Ambient Soundscapes with Henry Beston

Lately I’ve been enjoying the natural soundscapes available online from the US National Park Service, in particular those from the Rocky Mountain National Park, in particular the thunderstorms.

I’ve been reading The Outermost House by Henry Beston (which influenced Annie Dillard’s Pilgrim at Tinker Creek), and I came across a passage that wonderfully evokes, in text, the soundscape of a thunderstorm on the Cape Cod peninsula shore in June.

A roll of thunder wakes Beston in his house on a dune at one o’clock in the morning. He sees lightning in the distance; a storm heading his way.

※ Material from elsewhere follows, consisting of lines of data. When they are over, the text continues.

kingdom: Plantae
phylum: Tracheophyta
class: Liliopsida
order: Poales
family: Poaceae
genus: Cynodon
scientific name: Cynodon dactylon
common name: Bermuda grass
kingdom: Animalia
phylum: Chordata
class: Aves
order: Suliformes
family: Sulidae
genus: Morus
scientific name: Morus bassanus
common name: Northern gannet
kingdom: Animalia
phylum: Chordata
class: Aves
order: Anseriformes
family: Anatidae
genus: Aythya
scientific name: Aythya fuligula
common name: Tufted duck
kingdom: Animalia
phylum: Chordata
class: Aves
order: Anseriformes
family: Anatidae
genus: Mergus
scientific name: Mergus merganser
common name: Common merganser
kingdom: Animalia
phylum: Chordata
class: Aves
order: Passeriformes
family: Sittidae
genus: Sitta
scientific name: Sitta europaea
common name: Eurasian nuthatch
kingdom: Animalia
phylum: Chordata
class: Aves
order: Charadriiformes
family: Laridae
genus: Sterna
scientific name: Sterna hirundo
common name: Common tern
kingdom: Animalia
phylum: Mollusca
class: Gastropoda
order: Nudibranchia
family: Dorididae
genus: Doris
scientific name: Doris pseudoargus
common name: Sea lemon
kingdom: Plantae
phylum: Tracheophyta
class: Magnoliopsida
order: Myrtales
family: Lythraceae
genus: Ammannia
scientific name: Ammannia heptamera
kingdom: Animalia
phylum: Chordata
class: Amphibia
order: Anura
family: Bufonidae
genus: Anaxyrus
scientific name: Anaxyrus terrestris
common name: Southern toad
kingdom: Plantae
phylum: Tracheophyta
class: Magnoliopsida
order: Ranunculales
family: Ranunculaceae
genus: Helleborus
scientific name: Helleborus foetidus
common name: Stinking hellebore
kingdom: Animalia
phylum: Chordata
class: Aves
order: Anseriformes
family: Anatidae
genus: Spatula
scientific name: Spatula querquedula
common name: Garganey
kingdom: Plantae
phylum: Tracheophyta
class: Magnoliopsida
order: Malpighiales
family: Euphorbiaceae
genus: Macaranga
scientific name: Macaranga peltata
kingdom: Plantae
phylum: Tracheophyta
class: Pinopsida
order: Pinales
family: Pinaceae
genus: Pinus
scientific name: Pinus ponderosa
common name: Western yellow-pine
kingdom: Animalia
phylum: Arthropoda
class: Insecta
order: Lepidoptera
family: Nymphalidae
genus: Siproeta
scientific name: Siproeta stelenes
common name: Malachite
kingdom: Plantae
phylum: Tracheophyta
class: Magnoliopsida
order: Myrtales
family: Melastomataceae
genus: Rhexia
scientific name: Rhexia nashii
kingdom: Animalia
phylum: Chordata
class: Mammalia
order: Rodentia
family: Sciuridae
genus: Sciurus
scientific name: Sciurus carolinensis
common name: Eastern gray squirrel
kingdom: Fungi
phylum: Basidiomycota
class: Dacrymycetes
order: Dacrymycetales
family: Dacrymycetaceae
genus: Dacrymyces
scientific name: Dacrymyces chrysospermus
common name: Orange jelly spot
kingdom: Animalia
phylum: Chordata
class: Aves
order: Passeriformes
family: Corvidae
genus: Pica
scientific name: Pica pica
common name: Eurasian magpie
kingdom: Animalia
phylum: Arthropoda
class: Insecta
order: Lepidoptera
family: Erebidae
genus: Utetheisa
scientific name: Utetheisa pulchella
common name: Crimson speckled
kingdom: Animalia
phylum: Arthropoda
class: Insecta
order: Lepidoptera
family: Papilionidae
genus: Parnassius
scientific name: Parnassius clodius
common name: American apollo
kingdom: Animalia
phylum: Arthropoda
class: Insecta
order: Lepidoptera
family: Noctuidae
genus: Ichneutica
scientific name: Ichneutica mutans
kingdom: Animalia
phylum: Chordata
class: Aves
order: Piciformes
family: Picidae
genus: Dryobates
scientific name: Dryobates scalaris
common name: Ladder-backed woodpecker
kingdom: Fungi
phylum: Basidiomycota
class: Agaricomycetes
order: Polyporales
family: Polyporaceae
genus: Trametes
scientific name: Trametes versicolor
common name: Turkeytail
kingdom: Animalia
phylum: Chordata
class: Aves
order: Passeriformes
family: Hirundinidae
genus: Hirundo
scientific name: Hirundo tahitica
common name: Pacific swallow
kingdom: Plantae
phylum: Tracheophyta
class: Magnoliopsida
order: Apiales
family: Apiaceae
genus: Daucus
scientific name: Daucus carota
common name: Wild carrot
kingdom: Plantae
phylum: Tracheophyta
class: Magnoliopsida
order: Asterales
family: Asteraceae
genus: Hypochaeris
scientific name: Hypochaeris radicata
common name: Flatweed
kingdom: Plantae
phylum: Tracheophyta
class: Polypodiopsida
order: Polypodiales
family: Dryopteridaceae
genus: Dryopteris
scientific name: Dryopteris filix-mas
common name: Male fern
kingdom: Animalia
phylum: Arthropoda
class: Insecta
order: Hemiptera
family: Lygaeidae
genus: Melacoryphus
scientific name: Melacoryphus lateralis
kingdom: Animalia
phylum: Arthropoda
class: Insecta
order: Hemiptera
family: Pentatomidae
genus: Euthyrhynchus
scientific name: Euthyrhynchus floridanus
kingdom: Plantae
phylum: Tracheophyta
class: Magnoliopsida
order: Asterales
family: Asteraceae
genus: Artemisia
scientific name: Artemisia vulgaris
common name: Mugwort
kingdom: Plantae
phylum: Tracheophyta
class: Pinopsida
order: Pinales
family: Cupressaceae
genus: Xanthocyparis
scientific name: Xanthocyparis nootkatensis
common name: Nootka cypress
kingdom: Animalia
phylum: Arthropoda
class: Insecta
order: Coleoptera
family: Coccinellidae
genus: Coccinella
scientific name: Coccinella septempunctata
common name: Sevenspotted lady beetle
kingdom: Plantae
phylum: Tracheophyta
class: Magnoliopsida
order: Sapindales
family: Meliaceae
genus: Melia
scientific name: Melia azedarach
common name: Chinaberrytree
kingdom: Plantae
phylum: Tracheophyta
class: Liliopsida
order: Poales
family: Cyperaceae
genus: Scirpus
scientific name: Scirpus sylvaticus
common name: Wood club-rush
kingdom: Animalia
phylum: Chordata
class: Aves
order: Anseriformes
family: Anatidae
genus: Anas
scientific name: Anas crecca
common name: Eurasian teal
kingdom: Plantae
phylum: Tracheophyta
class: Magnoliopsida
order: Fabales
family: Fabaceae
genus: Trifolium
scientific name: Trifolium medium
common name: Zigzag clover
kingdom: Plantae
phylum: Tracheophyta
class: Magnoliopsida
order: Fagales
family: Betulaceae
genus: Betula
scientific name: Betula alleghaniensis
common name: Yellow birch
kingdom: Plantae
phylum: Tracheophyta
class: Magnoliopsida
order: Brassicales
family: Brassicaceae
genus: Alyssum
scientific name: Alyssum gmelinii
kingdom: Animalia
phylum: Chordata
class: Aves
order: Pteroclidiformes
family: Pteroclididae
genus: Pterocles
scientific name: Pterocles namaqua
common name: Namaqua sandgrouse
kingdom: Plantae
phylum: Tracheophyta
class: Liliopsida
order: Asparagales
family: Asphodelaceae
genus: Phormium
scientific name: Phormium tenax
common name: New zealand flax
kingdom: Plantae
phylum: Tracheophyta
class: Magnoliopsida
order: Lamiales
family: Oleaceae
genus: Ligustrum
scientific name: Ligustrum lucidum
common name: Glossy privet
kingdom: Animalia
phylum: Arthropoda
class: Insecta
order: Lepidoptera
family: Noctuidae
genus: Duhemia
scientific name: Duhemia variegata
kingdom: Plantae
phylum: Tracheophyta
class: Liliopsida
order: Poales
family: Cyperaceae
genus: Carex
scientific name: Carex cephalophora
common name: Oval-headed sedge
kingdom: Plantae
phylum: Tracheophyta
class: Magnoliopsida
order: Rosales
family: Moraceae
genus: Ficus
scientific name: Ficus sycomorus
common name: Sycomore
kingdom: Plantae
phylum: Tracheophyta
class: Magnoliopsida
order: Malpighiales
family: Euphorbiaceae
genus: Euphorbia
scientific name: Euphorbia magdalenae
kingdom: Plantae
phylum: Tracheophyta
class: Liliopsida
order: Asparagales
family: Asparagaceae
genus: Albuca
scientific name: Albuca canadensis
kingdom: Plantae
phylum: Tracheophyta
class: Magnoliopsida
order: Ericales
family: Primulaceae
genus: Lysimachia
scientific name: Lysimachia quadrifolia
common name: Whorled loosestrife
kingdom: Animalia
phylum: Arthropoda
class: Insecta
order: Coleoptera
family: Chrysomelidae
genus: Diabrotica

“Then came a time of waiting in the darkness, long minutes broken by more thunder, and intervals of quiet in which I heard a faintest sound of light surf upon the beach. Suddenly the heavens cracked open in an immense instant of pinkish-violet lightning. My seven windows filled with the violent, inhuman light, and I had a glimpse of the great, solitary dunes staringly empty of familiar shadows; a tremendous crash then mingled with the withdrawal of the light, and echoes of thunder rumbled away and grew faint in a returning rush of darkness. A moment after, rain began to fall gently as if someone had just released its flow, a blessed sound on a roof of wooden shingles, and one I have loved ever since I was a child. From a gentle patter the sound of the rain grew swiftly to a drumming roar, and with the rain came the chuckling of water from the eaves. … Now came flash after stabbing flash amid a roaring of rain, and heavy thunder that rolled on till its last echoes were swallowed up in vast detonations which jarred the walls. … [T]hat night there came over me, for the first and last time of all my solitary year, a sense of isolation and remoteness from my kind.”